SAP has invested in enablement programmes that have taken social selling from a novel concept to a quantifiable business driver. Here’s how they did it
Changes in buying behavior, a social economy, and increasing competitive pressure are disrupting traditional approaches to sales and marketing, opening up opportunities for agile companies. Taking advantage of these opportunities required SAP to fundamentally change how it interacts with its customers. The increasing impact of technology and social media sparked conversations across sales and marketing around how to use the concept of social selling to thrive in a situation where power is shifting from seller to buyer.
SAP recognised social selling required collaboration across organisations to be effective. Employees from all parts of the company can add value, leveraging their personal brand and online network to guide buyers in the modern business landscape. SAP has turned its vision into operational strength. Its transformation to a social selling organisation may have started as a sales enablement programme, but it has ultimately transformed and changed the way the company executes across business functions. Today, social sellers across SAP achieve 32 per cent more revenue and are 10 per cent more likely to achieve quota.
Social sellers
To get employees on board and to fully embrace the opportunities of social selling, SAP has used a holistic approach that combines the right tools and processes with a change in culture. Here are the four cornerstones of the strategy:
1. Break down silos: The traditional sales-to-marketing funnel has changed. Employees from different areas of the business can influence a buyer’s journey that is controlled by the customer. It required a very conscious effort to come together as a company to serve the customer, irrespective of internal organisation boundaries.

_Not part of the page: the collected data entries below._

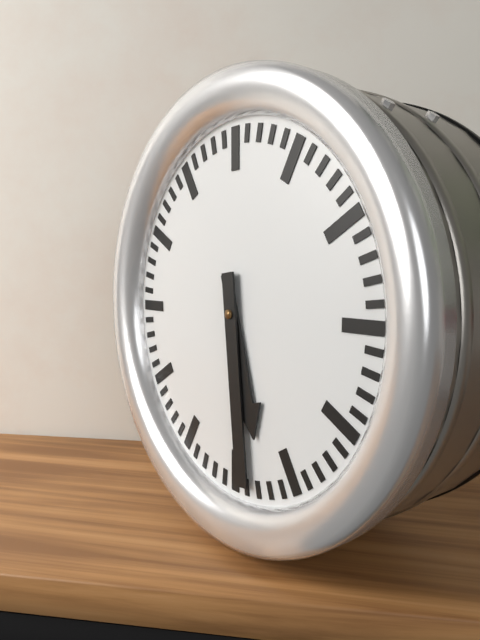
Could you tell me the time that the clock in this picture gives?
5:29
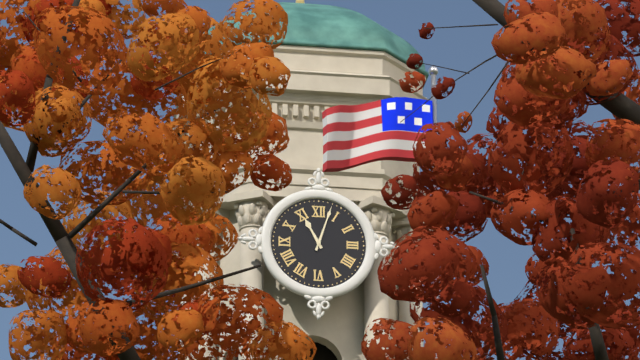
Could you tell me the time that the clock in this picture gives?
11:03
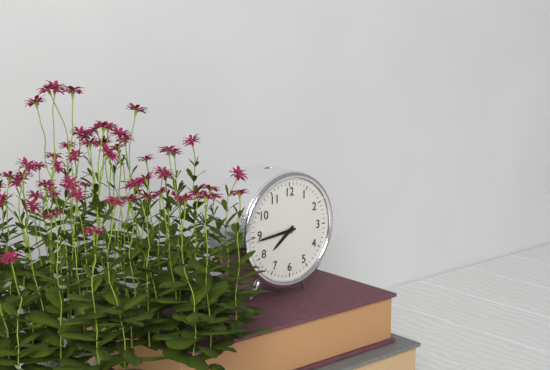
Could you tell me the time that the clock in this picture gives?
7:44
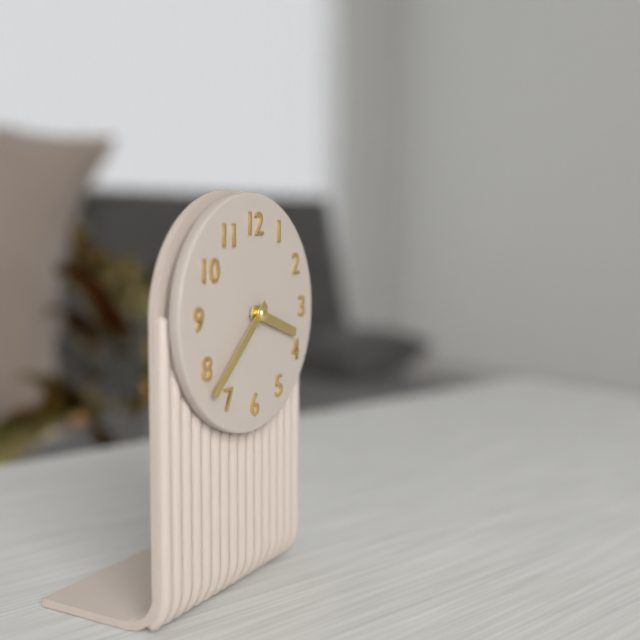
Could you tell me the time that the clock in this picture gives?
3:38
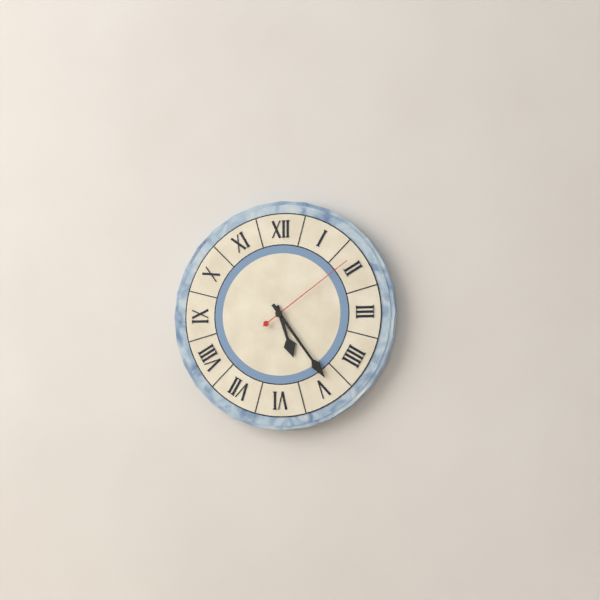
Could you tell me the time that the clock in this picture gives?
5:24:09
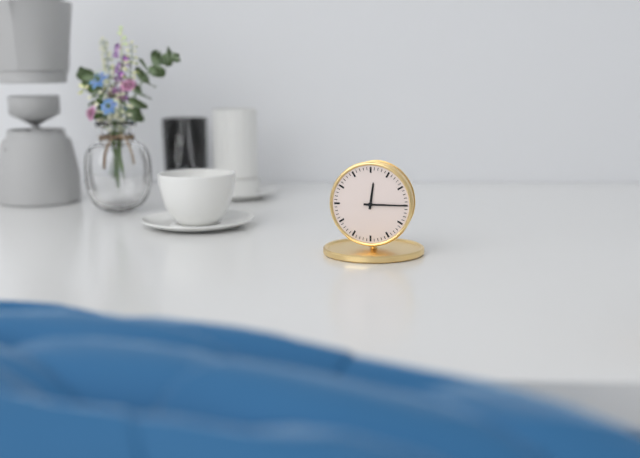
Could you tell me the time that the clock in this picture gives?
12:15
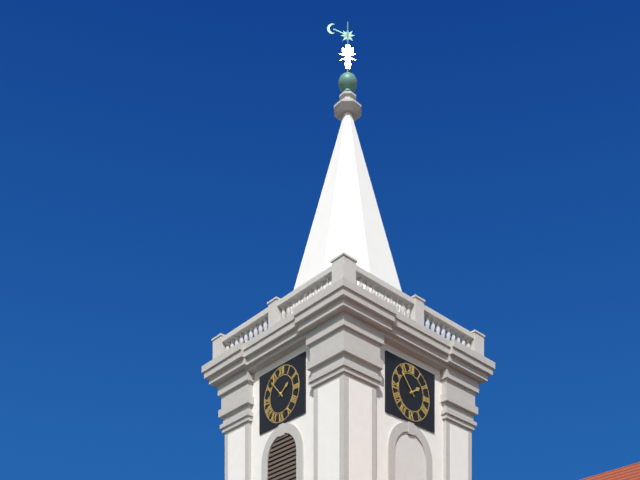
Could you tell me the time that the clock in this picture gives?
1:53
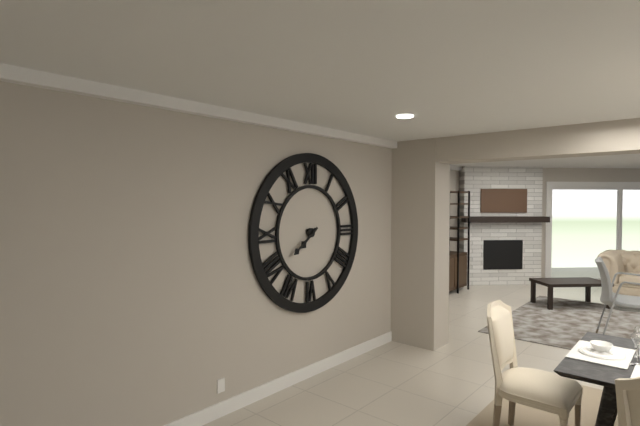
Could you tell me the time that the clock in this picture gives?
7:39
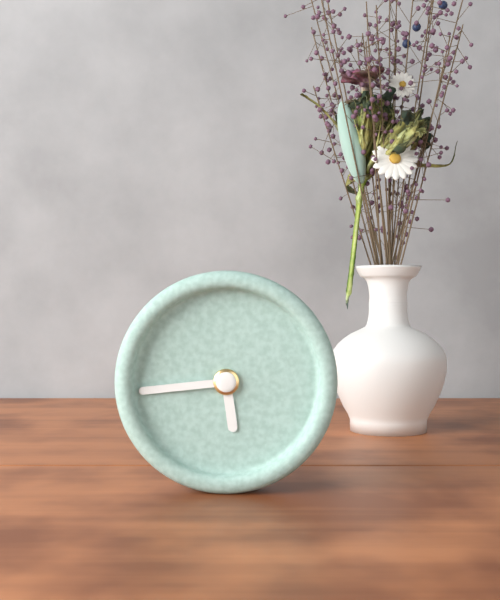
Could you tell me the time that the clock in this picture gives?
5:44
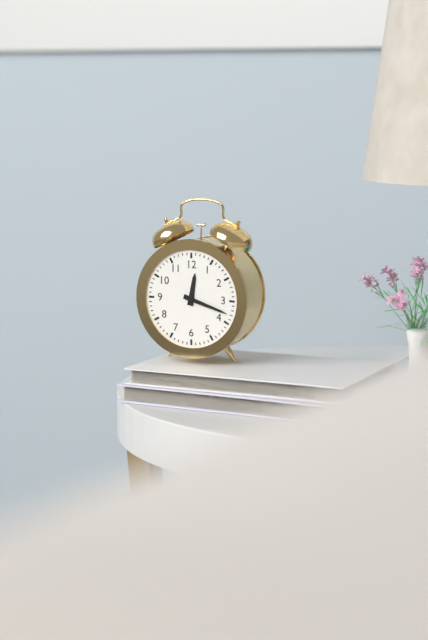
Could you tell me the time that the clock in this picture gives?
12:18
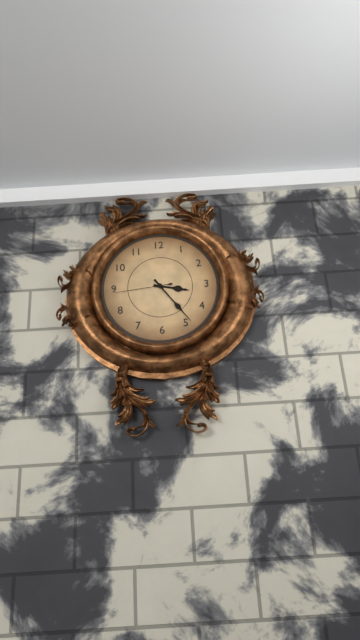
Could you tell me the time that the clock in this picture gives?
3:24:44
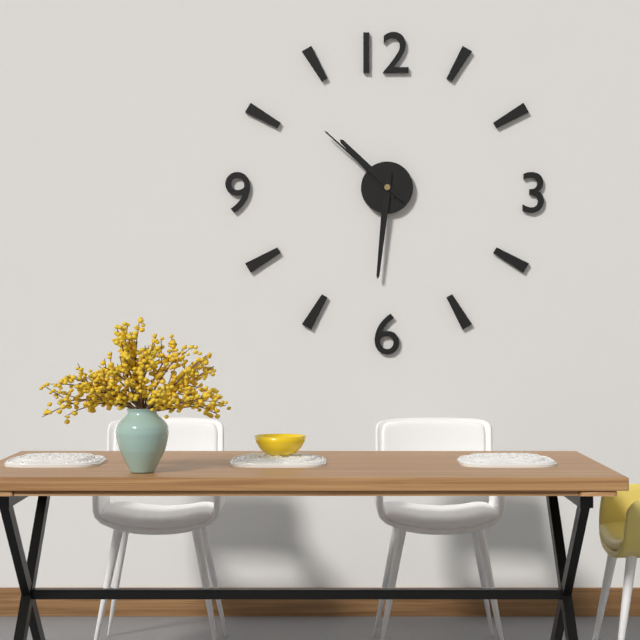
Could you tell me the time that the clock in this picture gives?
10:31:52
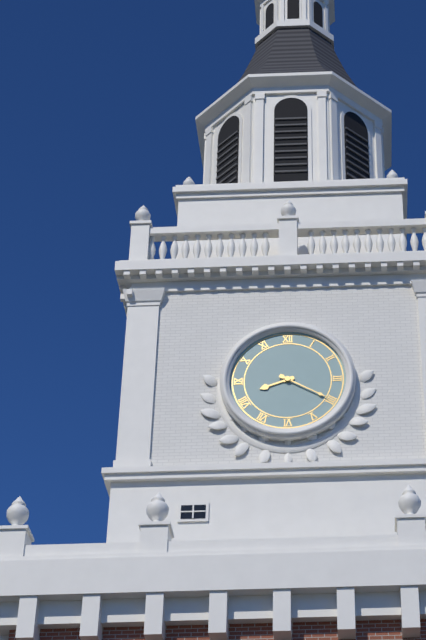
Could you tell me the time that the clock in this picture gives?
8:20
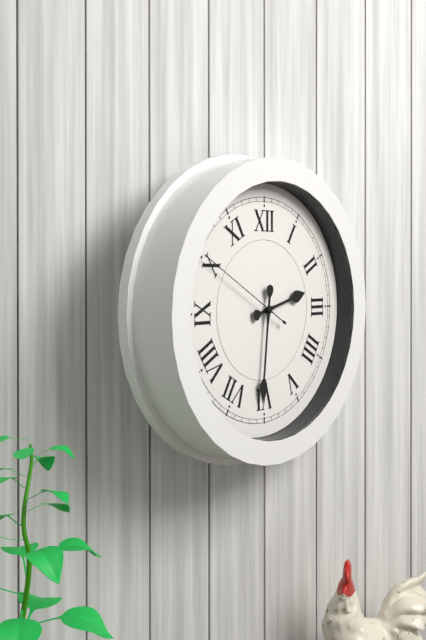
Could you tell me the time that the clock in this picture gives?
2:31:50
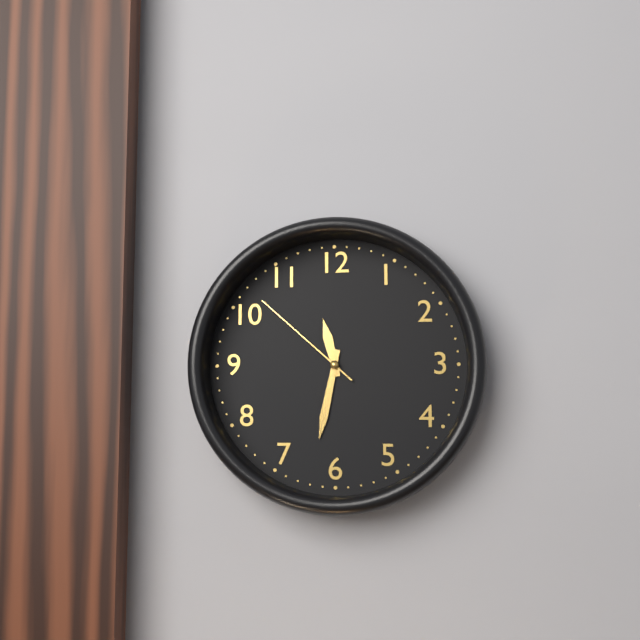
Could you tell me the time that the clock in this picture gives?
11:32:52
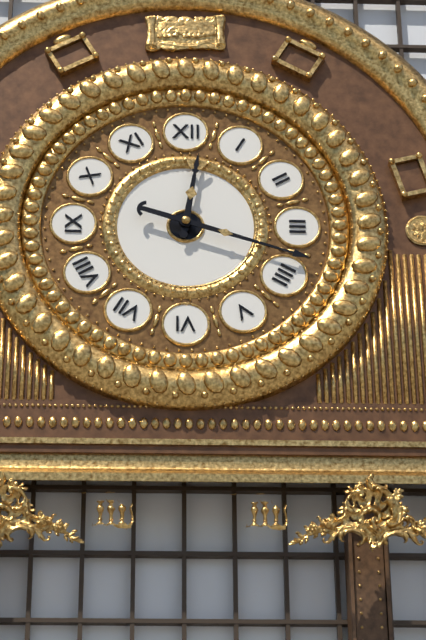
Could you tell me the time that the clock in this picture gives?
12:18
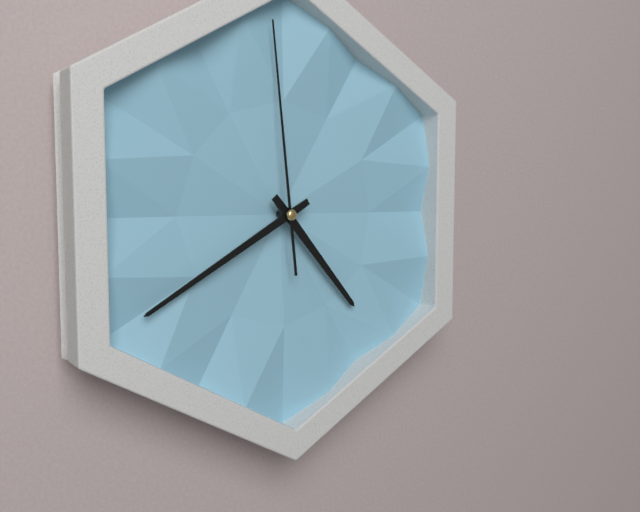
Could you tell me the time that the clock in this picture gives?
4:40:59
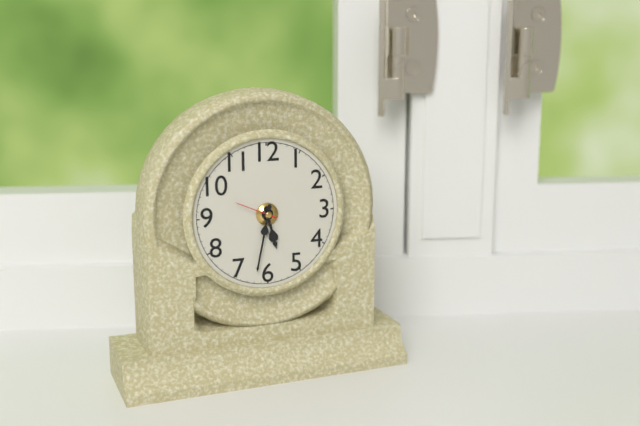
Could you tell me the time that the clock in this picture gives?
5:32
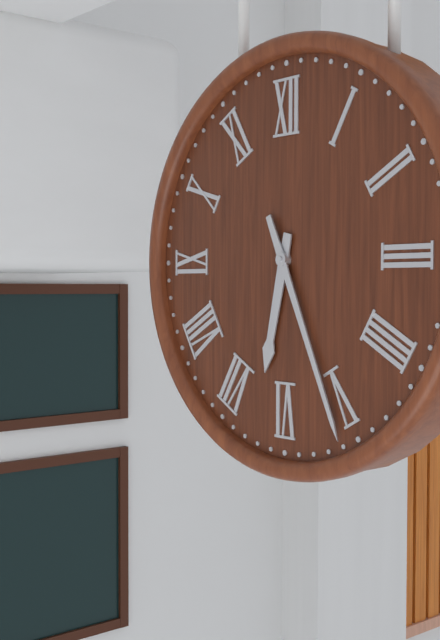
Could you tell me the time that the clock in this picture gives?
6:26
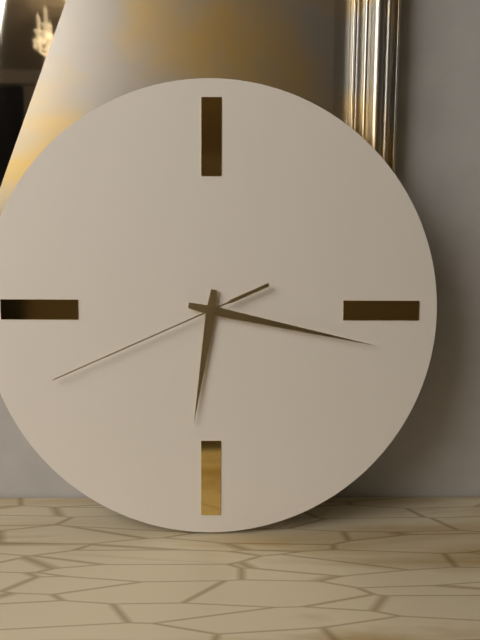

2. Combine best-in-class tools and training: SAP has invested in LinkedIn Sales Navigator to turn social selling into reality. It gives sales reps a very effective way to get in contact with prospects and engage with their customers, leveraging their network in an entirely new way. But SAP quickly realised that it is not done with a tool alone. A pilot comparing a team that went through a training programme along with the LinkedIn Sales Navigator licenses, versus one without training, showed a big impact: within nine months, the trained team generated seven times more pipeline than the comparable team that only had access to LinkedIn Sales Navigator. SAP decided to scale and expand this effort, launching a multi-tiered programme including community building, coaching, easily accessible online curriculum and company-wide campaigns.
3. Changing mindsets: SAP has also invested in a culture change. Without changing behaviours and attitudes, organisations cannot fully leverage the opportunity. When SAP shifted its mindset from ‘selling’ to ‘knowing and supporting’ its buyers, it saw a rapid change towards a truly customer-centric organisation that has added tangible value and results to its relationships.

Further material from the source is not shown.